Kailah MustainThe police department at St. Louis Community College-Forest Park offers real-world experience for current criminal justice students.

Kailah Mustain, 28, is majoring in criminal justice, and had the opportunity to do her practicum on the campus where she is a second-year student.

Mustain, who will graduate in May, chose STLCC-Forest Park because it offered her degree program in addition to her required general education courses.

“It didn’t feel like I was wasting my time by just taking general classes. I was taking classes toward an actual career,” said Mustain.

Since starting the practicum, Mustain has learned a lot about the dispatching job as well as the police officer’s role on campus. She’s also learned how to enter calls into the computer as they come, and how to dispatch officers.

“Working with Miss Mustain was a pleasant experience,” said Terri Buford, a lieutenant with Forest Park’s campus police. “She had an educational goal to accomplish. She was eager to learn and was motivated to come back to the St. Louis Community College Police department to complete assignments, such as inventorying the lost and found cabinet.”

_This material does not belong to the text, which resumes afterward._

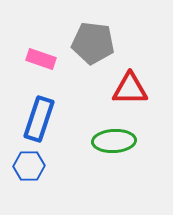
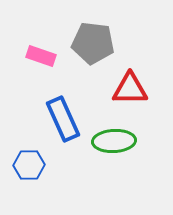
pink rectangle: moved 3 px up
blue rectangle: moved 24 px right; rotated 42 degrees counterclockwise
blue hexagon: moved 1 px up
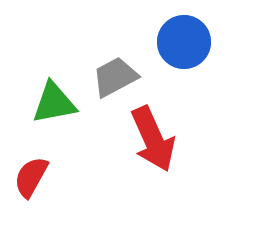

Mustain has overcome many adversities. In September 2007, during her senior year of high school, she fell from a tree and was paralyzed from the waist down. Since then, Mustain has continued to excel in life and push to achieve her goals.

Campus police officers noted that Mustain never showed fear when given assignments or was asked to work with officers and the dispatchers. Mustain was thrown into dispatching with only a one-day crash course on radio language used by the dispatcher and officers, dispatching officers on assignment and recording the assignments on paper.

Working in the station has been eye opening for Mustain. She has learned how to communicate with the officers in order to get them where the need is. She also has learned the layout of the campus in case someone needs directions to a classroom or even to the station.

“People that I meet always tell me that I am an inspiration,” Mustain said. “I appreciate it; however, I don’t see myself that way. I am doing what I need to in order to have a future that I love.”

When asked what advice she would give to other students, Mustain said, “Keep your head up and push through the hard times. Remember, a storm only lasts so long. Eventually your hard work will pay off.”